Nigel Morris,Home Affairs Correspondent
Monday 29 November 2004 01:00 GMT

The United Nations has demanded urgent government action to reduce the numbers of vulnerable children behind bars in Britain.

The UN's scathing critique of this country's failure to respect the human rights of young offenders follows the deaths of 27 children in custody since 1990, including two this year. About 2,700 people aged 10 to 17 are held in British jails, at an annual cost of £283m. The incarceration rate will be condemned by Jap Doek, the chairman of the UN Committee on the Rights of the Child, at a conference in London tonight.

His report says: "Urgent action is required to remedy the plight of children in custody. Two have died in custody this year, many are classed as too vulnerable for Prison Service custody and there are continuing and grave concerns about children's access to education, health care and child protection." Warning that children's human rights are being violated, Mr Doek will say: "My committee recommended in 2002 that detention should only be a last resort. Yet the UK still locks up more children than most other industrialised countries. Why is this tolerated?"

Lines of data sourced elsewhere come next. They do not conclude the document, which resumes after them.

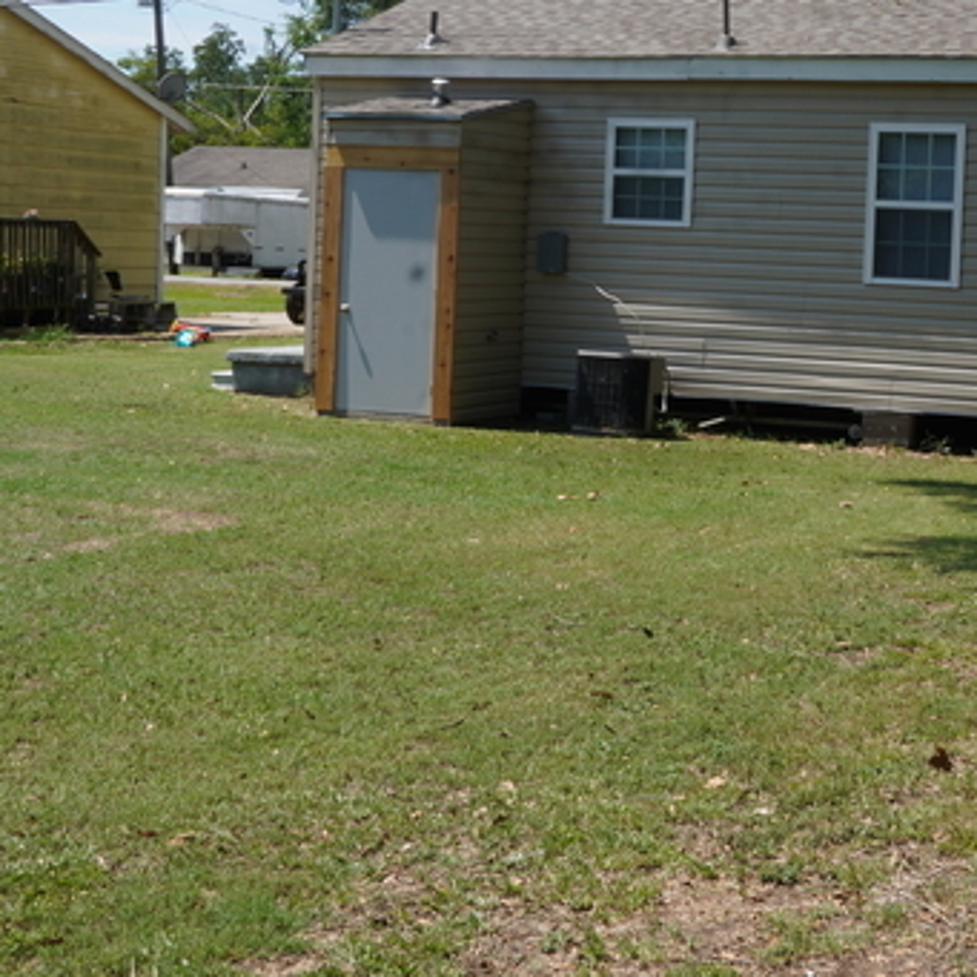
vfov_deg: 28.9
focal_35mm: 59
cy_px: 315
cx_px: 860
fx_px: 1882
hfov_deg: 28.1
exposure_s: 1/30
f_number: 25
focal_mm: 21
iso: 125
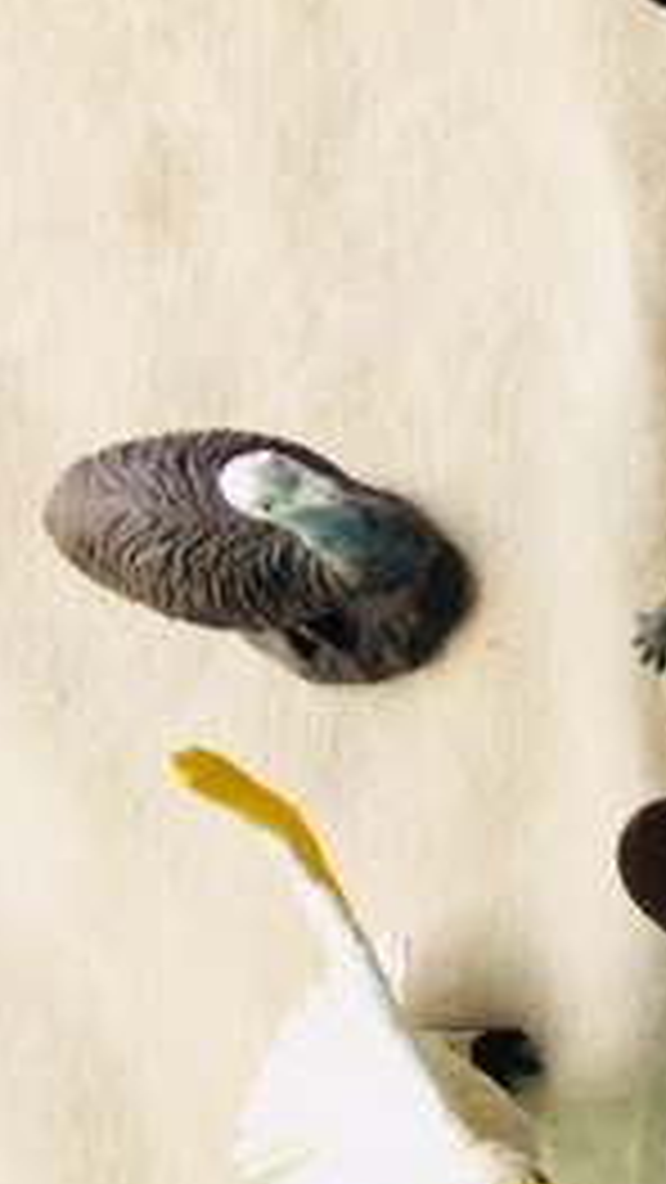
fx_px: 2417
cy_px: 752
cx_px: 1350
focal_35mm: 77
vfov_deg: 27.4
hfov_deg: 13.4
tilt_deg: -82.2
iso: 25
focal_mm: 4.15
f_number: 2.2
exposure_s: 1/33
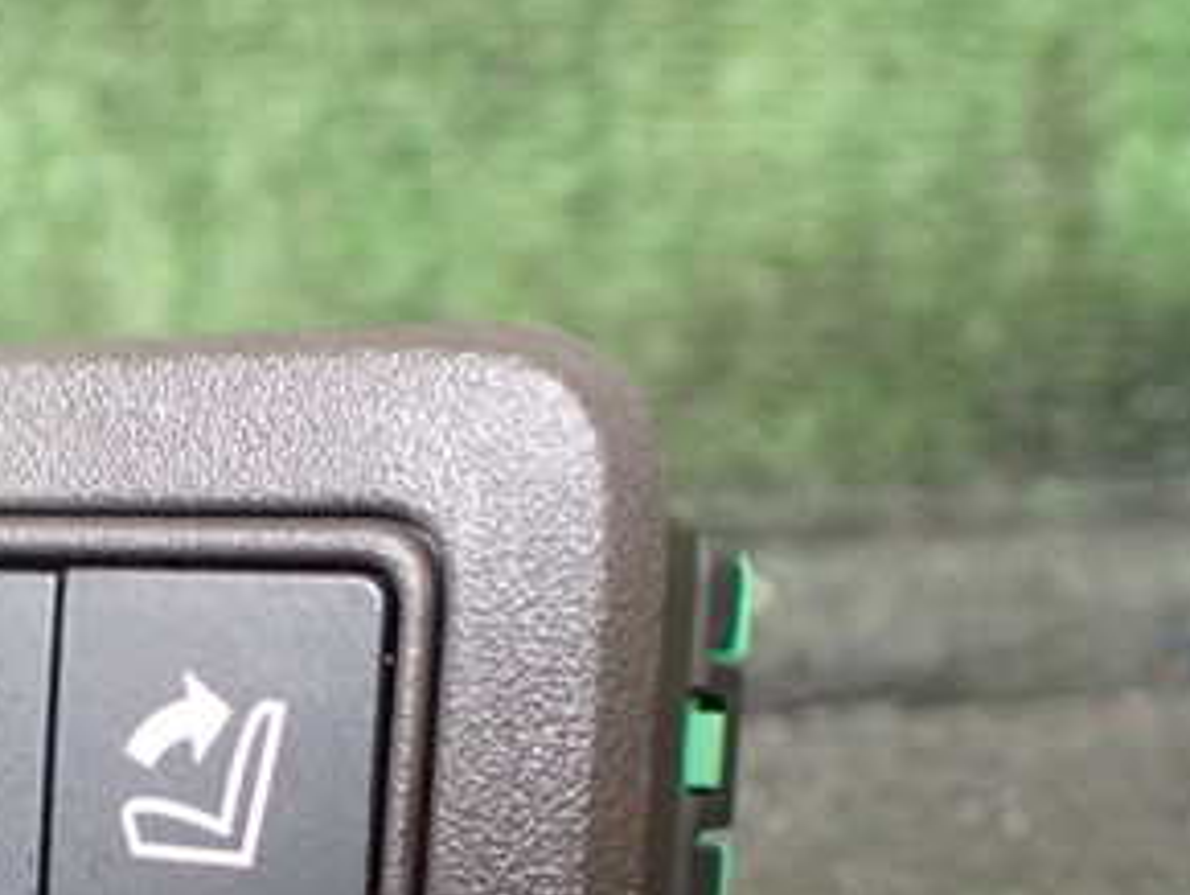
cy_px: 916
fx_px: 2133
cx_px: 152
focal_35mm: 62
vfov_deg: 22.7
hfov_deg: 30.0
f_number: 2.3
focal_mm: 5.4
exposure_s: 1/125
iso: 640
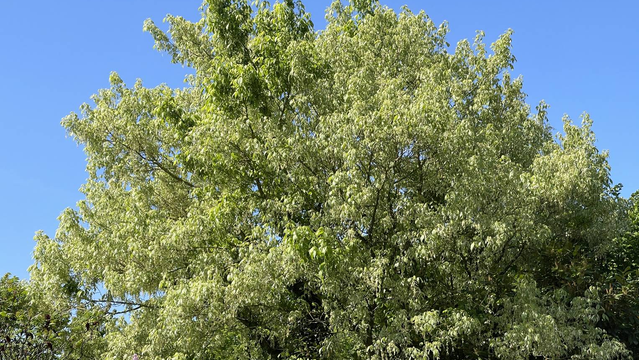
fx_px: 1237
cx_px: 321
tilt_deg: +14.6
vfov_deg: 16.5
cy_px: 206
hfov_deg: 29.0
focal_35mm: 73
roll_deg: +1.7
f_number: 2.2
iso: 20
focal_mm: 7.5
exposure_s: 1/673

His comments, at a conference by a coalition of children's organisations, will intensify pressure on the Government over detaining juveniles. The Children's Rights Alliance for England (CRAE) says 3,337 young people deemed unfit for custody were still sent to young offenders institutions last year.

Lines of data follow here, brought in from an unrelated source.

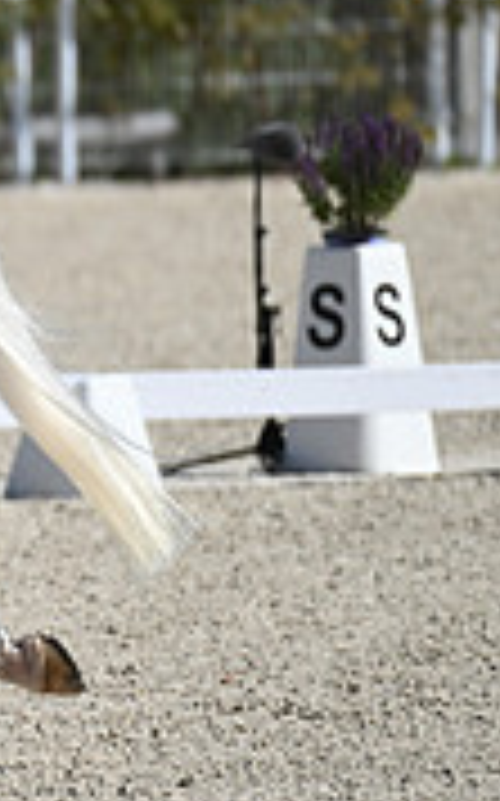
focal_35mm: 1329
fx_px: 29023
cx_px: -667
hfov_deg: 1.0
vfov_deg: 1.6
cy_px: 191
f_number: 4.5
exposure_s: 1/1600
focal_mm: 400
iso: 180
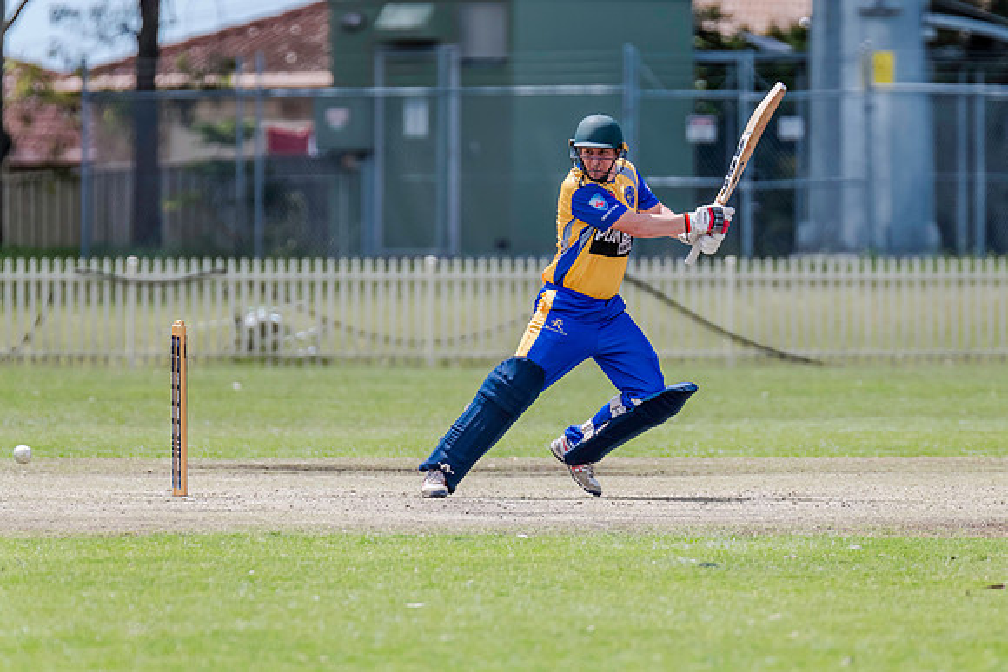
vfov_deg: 2.8
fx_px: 13978
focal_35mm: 499
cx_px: 543
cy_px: 318
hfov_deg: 4.1
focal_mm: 460
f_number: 6.3
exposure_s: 1/2500
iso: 800
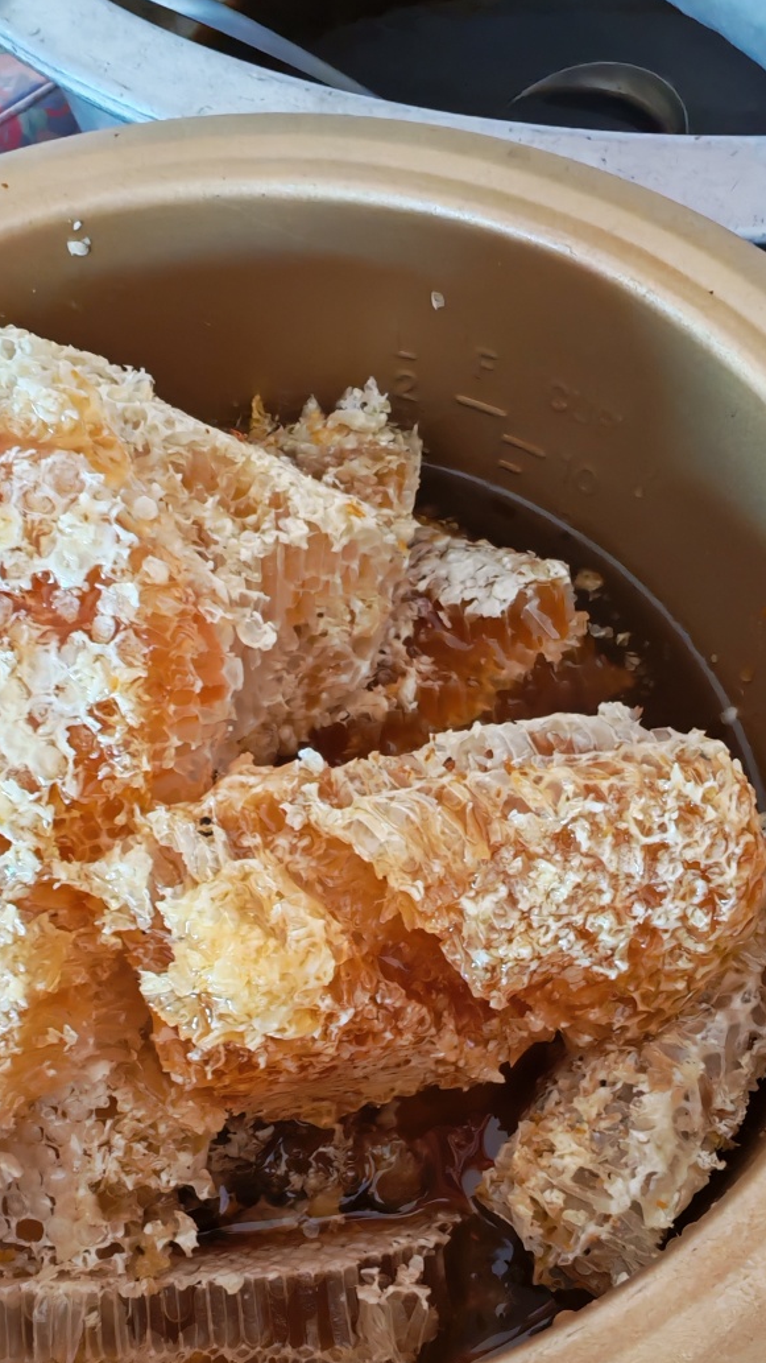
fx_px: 975
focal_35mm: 27
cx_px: 240
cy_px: 699
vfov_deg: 69.9
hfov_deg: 42.2
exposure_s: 1/13
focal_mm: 1.96
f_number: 2.2
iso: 250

In April, 15-year-old Gareth Myatt died being restrained at the Rainsbrook secure training centre in Northamptonshire. In August, Adam Rickwood, 14, found hanged at Hassockfield secure training centre, Co Durham, was the youngest person to die in custody. A report by the Commons Home Affairs Select Committee says locking up young people is almost pointless, with 75 per cent reoffending within two years.

Carolyne Willow, the national co-ordinator of CRAE, said: "Children should be removed from Prison Service custody where possible. Locking up vulnerable children does damage to their family relationships, education, health, self-esteem and emotional development. Juvenile justice has become a political commodity."

CRAE also criticises the Government over the detention of 60 asylum-seeker children last year and the legislation threatening jail for young people who destroy their travel documents before arrival.

* Plans by Home Secretary David Blunkett to try some terror suspects without a jury were attacked yesterday by Ken Macdonald, the director of public prosecutions. He said: "We do not want to fight terrorism by destroying precisely those things terrorism is trying to take away from us. Open liberal democracies fail if they try to protect themselves by becoming illiberal, closed and repressive."